The bigger problem would be, in trying to set the correct attenuation.
If two speakers were placed in front of the listener at +/- 30⁰, then some substantial attenuation, such as a multiplier of 0.5, might seem appropriate. In that case, the time-delay should also be the sine-function of 30⁰, times the IAD, i.e. 0.5 times the IAD. But often, the distance from the speakers will be greater, so that the angle between them will be narrower.
Choosing multipliers that become closer to 1.0 will cause a crescendo according to the infinite series I suggested, so that at 1.0 the limit of amplitudes would be infinity. At 0.5 , the maximum amplitude would have an upper-bound of 2x the original amplitude.
Thus, if the speakers are closer together, the system would try to work them harder, just to achieve the apparent effect of surround-sound. And then, what the listener will mainly hear is the level of imperfection, which will sound like meaningless reverb.
Also, the pathway the sound takes to our ears is not always a straight line, due to details in the speaker-setup, as well as the fact that the space in front of the speakers may add more reverb. I.e., walls in the room that reflect sound, will feed off the exaggerated (L-R) component, and will reverberate at different time-constants, that are not predictable to the people who attempt a generic implementation.
A multiplier slightly higher than 0.5 might otherwise seem reasonable, but then, even this wording suggests that some amount of guesswork should go into an implementation.
(Edit 02/24/2017 :
My reasoning is as follows:
If the crossed-over sound-pressure is reduced by 1/2, due to cancellation, then the crossed-over sound-energy is actually reduced to 1/4. And then the question which remains, is whether an intended signal can mask an unintended signal-component at the same frequency, which only has 1/4 the energy, i.e. an unintended component at -6db.

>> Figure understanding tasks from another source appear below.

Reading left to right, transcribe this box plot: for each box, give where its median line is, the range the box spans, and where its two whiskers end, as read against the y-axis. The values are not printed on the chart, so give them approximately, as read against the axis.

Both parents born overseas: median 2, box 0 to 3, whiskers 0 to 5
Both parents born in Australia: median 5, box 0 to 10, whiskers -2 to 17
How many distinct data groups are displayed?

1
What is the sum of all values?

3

Also, it seems clear that one would apply a simplistic band-pass filter to the crossed-over signals, which admits everything from 1-6 kHz if based on the IAD, but which might be required to admit a narrower band of frequencies, if based on the distance between the speakers. )

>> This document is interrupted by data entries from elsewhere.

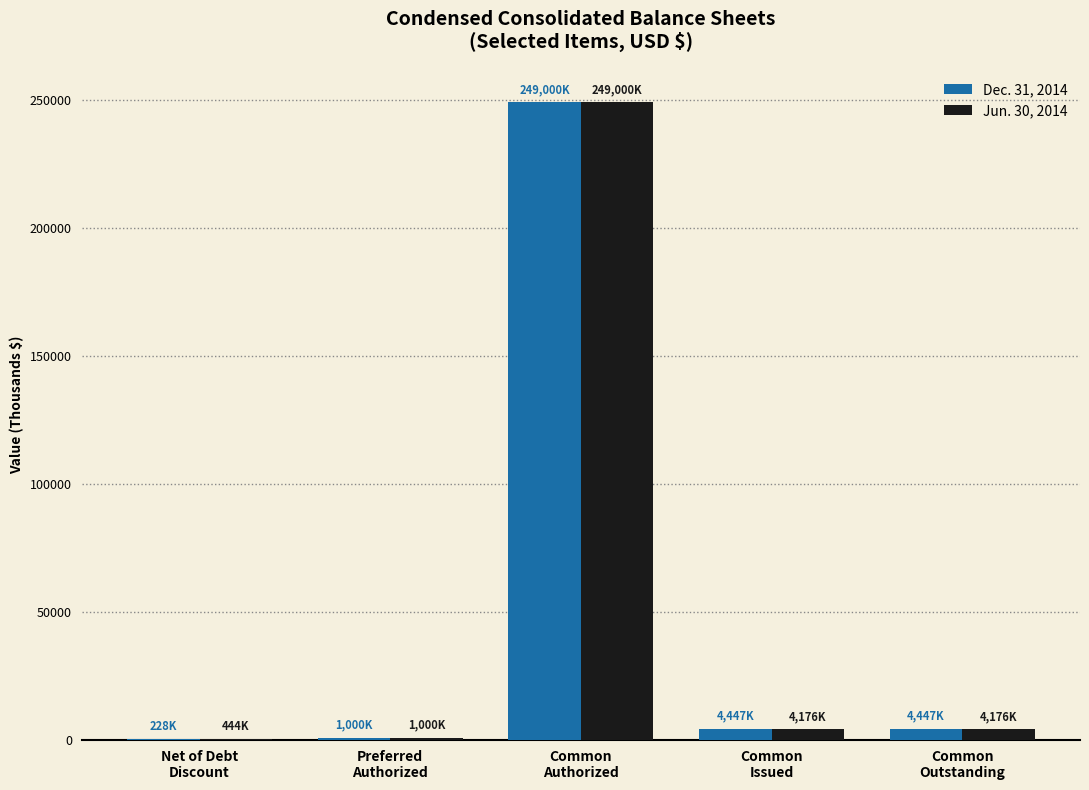

What is the greatest value displayed?

249000.0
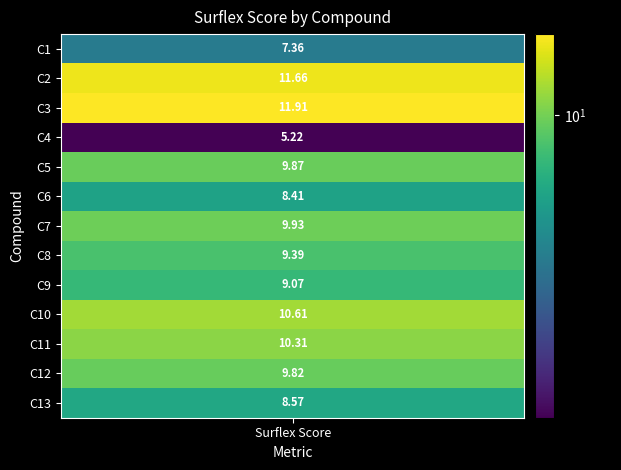

Which series has the widest spread of values?

Compound 1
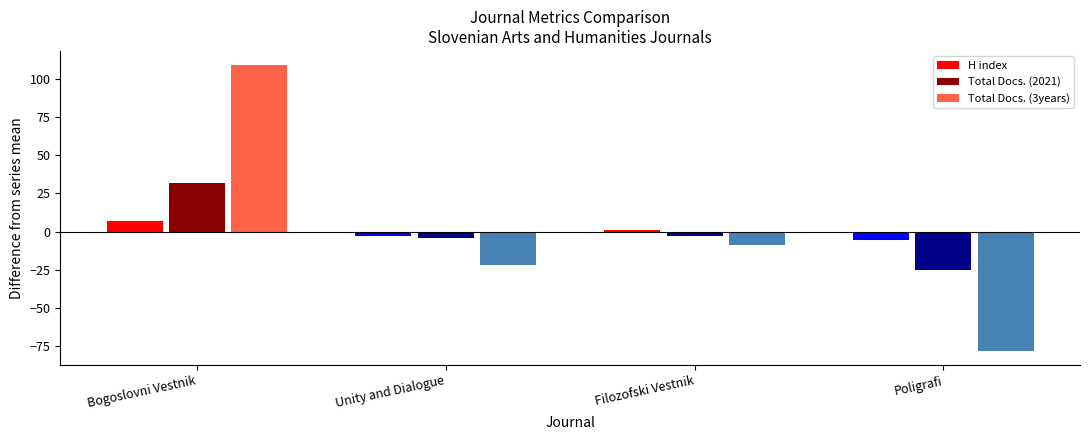

List the series in order of their peak value, lowest first.

H index, Total Docs. (2021), Total Docs. (3years)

The highest-possible frequencies are also most likely, to have a random phase-position with respect to what was intended, when distances change very slightly. And below some frequency, this effect should really not make any sense.
h = Sampling Frequency N = h / 2 ! ω = 2 π F ω = 2 sin( πF / h ) k = 1 / (ω + 1) This will set k so that αF == -6db If we want to obtain αF == -3db , Then we must set F1 = 1/2 F or F2 = 2 F a == k -> αN < 1 a == (1 + k) / 2 -> αN == 1 a == 2 k -> αF == 1 F1 = 500 Hz F2 = 11025 Hz a1 = 0.5 * k1 h0 = l0 = 0 hn = k1 hn-1 + a1 (sn - sn-1) ln = k2 ln-1 + (1 - k2) hn If h < 22.05kHz, Omit the Low-Pass Filter and F2.
(Above Equations Revised 03/25/2017 . )
(Edit 02/14/2017 : ) Some designers of high-pass filters might casually think, that they should be normalized to have a gain equal to 1, at the Nyquist Frequency. But a Mathematician would instead argue, that the cutoff-frequency could hypothetically have been chosen as much higher than that, such that (F >> N), in which case to maintain a gain of 1 at (N) would no longer follow, for which reason the general assumption changes, to a gain slightly less than 1 at (N), but which is systematically consistent with the Math of the high-pass filter.
The Nyquist Frequency is then just another frequency.
Yet, all these normalizations really just act as a single gain-multiplier, pre-applied to the filter.
The corresponding issue does not exist for low-pass filters, because frequencies lower than zero were never even hypothetically considered.